Erste wie zweite Welle des Wirtschaftsliberalismus hatten das Establishment eines neuen, brutalen Klassenstaates zur Folge. Sein Gesicht ist ein anderes als das, welches in den Geschichtsbüchern steht und als Manchester-Kapitalismus beschrieben wurde. Die Organisierung der historischen Arbeiterbewegung hatte zur Folge, dass ein relativer Wohlstand etabliert wurde, der auf Bezahlung, verfügbarem Wohnraum und sozialer Sicherung hinsichtlich Alter und Gesundheit wie auf dem Zugang zu Bildung beruhten. In der ersten Welle wurden die existenziellen Grundlagen zerstört, die zweite Welle soll das übrig gebliebene Strandgut aus den Städten treiben. Die traurige Gestalt von Sklaven passt nicht zum schicken Interieur des biodynamisch nachhaltigen Kiezes, in dem sich das Jungvolk des neuen Reichtums zerstreuen möchte. Und, um Missverständnissen vorzubeugen: die Vollstrecker dieser Politik waren nicht irgendwelche Finanzkapitalisten, die von der Börse im fernen New York aus die Welt administrieren, sondern Politiker und Bürokraten vor Ort, die die Schleusen geöffnet haben.

Sehr-sehr gut.
Dazu passt das Verteufeln von Nationalismus (der Sozialstaat und Tarife in überschaubaren Gebieten schuf und Kontrolle ermöglichte). Neuerdings gilt ganz offiziell die Parole „Nie wieder Nationalismus!“ als ob das dasselbe wie Nationalsozialismus wäre. Dabei existiert zwischen beiden Begriffen der Unterschied von Lunge und Lungenkrebs. Kapitalflüchter, Arbeitsplatzverlagerer, „Nebenkostensenker“ haben somit die Möglichkeit, sich ganz legal (weil weltoffen; Ironie aus) ihrer Verantwortung im Inland zu entziehen – so versklaven sie die ehemaligen Kolonien erneut und brüsten sich obendrein mit „Entwicklungshilfe durch Arbeitsplatzschaffung“ in Bangla Desch und anderswo.

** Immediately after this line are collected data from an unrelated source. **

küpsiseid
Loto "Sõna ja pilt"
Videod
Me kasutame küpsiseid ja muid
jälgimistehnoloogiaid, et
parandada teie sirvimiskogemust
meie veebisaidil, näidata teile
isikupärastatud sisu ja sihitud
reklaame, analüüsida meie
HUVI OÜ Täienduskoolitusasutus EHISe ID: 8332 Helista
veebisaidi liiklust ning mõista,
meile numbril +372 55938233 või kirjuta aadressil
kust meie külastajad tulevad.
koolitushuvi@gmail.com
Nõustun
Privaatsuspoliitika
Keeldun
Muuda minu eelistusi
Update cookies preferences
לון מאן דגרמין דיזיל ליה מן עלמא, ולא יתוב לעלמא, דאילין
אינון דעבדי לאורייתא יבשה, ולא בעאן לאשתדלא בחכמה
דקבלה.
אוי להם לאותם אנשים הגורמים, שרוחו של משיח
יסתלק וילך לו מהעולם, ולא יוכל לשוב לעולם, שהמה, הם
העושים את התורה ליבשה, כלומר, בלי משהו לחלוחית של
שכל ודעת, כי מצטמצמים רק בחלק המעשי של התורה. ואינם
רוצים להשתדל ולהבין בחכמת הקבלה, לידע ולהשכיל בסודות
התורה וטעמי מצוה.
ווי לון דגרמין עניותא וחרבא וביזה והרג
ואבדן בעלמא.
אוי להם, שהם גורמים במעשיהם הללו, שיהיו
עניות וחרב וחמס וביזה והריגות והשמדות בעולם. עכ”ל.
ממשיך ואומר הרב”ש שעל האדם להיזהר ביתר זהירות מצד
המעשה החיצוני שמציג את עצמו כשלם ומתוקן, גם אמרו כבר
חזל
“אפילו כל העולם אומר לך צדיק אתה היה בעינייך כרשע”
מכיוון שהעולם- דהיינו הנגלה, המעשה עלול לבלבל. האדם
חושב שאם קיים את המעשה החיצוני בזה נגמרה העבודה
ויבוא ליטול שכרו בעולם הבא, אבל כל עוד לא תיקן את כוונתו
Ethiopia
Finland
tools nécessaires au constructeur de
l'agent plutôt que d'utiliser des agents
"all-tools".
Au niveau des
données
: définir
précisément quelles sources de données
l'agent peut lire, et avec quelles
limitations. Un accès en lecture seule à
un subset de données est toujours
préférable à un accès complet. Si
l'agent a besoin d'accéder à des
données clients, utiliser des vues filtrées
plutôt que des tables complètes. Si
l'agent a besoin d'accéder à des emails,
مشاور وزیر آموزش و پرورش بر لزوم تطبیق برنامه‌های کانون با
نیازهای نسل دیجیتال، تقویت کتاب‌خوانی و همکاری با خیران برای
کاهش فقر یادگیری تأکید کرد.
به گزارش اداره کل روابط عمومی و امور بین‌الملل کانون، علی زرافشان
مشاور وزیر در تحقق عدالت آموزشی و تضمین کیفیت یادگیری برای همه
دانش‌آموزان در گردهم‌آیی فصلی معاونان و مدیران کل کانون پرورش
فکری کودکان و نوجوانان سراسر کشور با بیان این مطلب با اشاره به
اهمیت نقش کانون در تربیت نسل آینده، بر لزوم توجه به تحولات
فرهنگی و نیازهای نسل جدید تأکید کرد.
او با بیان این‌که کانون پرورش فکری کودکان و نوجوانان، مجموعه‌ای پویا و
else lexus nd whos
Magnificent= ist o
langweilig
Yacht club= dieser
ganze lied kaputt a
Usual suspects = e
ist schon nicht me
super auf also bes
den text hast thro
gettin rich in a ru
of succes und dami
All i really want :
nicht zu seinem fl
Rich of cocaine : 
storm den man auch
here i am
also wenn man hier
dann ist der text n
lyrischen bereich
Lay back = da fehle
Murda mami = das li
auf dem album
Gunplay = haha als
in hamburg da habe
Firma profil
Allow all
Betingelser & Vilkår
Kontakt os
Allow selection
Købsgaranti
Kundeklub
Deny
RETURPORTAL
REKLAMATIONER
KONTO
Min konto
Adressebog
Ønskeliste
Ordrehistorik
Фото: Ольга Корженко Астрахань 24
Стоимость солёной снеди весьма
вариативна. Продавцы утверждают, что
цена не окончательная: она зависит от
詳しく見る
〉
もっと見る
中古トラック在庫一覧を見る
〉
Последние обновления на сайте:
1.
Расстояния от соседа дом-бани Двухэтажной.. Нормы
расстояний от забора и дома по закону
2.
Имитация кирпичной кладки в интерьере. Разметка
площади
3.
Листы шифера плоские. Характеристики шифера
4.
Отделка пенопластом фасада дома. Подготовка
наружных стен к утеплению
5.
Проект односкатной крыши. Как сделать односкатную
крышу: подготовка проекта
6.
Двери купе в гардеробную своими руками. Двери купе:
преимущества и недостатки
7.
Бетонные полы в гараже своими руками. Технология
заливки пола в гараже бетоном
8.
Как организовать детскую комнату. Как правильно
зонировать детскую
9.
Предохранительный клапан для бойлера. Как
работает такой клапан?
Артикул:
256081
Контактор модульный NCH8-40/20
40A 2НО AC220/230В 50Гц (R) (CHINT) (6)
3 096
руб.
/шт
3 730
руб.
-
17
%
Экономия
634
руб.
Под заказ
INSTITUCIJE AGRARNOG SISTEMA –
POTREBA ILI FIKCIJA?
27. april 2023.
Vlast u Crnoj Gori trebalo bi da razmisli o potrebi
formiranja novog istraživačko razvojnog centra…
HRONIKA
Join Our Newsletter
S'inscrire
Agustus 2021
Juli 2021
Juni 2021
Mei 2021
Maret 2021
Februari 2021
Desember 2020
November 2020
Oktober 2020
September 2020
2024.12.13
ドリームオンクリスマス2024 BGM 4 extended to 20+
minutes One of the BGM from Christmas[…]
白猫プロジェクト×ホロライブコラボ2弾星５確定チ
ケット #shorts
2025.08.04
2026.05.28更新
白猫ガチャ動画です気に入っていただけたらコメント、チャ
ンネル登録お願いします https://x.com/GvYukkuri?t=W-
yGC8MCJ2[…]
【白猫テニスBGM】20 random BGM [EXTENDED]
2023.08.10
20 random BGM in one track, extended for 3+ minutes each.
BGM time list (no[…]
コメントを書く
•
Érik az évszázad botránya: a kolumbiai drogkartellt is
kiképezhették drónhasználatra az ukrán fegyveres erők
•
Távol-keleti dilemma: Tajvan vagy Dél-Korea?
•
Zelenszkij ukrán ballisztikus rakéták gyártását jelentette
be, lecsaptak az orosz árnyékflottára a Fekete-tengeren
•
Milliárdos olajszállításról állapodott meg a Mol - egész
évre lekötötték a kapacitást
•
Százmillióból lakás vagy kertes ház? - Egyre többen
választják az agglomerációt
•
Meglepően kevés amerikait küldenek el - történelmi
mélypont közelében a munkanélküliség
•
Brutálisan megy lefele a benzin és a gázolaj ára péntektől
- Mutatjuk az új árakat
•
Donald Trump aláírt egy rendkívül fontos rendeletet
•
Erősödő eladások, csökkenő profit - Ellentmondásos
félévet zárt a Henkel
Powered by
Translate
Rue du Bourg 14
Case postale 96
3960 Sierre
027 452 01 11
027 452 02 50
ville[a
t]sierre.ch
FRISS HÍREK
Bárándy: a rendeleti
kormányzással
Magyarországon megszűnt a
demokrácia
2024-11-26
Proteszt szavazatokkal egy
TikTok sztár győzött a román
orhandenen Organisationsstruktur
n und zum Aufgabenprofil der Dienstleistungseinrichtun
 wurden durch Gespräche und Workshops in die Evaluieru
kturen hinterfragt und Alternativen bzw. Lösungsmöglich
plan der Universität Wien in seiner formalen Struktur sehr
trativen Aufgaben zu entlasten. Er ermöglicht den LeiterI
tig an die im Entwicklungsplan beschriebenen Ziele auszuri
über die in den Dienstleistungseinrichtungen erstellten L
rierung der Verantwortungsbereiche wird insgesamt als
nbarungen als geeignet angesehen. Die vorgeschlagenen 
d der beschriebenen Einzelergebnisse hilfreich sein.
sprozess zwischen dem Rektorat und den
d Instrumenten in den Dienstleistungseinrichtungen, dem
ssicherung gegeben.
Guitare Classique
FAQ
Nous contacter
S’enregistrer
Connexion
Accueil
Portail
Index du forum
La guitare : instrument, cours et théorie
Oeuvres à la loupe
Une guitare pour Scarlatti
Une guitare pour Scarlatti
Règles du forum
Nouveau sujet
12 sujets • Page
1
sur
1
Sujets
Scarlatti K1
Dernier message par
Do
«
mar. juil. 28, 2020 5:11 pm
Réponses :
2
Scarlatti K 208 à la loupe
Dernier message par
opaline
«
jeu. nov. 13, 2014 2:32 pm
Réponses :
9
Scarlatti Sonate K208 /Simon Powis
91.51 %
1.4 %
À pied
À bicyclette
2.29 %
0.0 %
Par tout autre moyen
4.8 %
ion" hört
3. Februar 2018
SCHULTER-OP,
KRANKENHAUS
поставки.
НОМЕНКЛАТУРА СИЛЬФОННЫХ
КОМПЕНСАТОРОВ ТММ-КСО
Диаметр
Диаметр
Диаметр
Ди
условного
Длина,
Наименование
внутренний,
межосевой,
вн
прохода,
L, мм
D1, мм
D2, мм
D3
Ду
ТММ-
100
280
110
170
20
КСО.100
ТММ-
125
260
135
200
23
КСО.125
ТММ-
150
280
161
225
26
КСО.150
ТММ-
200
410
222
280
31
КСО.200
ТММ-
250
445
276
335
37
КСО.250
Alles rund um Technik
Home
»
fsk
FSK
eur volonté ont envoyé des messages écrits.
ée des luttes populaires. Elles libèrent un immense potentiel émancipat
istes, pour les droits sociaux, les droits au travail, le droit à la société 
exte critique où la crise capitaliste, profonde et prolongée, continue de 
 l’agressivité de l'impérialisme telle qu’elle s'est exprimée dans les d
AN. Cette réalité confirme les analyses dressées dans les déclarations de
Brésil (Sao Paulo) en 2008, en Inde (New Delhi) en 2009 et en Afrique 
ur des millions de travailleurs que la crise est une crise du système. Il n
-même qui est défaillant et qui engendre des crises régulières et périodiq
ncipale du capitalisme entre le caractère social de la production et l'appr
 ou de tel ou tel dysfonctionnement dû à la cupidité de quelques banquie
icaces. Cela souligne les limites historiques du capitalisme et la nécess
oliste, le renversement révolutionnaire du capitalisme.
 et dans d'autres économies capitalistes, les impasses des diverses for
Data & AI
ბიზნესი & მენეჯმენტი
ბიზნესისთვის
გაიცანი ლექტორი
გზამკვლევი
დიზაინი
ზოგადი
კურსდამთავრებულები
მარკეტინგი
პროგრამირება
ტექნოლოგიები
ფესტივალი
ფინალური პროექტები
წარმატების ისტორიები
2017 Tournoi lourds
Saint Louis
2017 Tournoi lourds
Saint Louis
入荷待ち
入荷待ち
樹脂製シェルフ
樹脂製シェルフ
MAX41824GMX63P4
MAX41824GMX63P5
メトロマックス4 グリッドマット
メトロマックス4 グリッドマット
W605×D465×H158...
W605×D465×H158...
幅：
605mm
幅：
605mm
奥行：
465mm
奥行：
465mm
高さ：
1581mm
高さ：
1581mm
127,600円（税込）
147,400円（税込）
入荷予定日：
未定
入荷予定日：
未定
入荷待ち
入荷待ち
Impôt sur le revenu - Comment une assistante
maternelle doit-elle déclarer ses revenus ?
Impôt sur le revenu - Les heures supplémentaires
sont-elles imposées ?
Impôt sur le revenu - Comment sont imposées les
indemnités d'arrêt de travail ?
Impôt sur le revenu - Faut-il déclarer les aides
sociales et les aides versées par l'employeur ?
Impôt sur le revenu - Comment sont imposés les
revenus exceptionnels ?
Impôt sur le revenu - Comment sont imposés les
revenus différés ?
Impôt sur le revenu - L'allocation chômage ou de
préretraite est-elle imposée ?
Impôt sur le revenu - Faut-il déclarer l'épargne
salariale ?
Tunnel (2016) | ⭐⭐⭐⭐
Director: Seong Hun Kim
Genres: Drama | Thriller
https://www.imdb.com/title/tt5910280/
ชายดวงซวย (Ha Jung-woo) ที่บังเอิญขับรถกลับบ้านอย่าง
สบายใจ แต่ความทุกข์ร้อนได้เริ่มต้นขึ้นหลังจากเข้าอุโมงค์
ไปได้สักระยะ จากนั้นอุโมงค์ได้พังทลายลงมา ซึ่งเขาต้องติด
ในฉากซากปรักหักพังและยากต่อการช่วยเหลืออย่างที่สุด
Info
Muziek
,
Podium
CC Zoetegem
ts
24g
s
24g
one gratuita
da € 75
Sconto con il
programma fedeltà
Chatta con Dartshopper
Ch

Gegenmaßnahmen? Keine. Denn:
„Die Befreier der Massen sind leider von allen guten Geistern verlassen“ Alligathoa; (es gibt doch auch noch gute Rapper mit Niveau; aber der Assi-Rap ist erfolgreicher. Was will uns das sagen?).
Selbstkritik: „schuf“ im ersten Satz ist unglücklich formuliert. „ermöglichte“ oder „gestattete“ wäre bessere Wortwahl gewesen.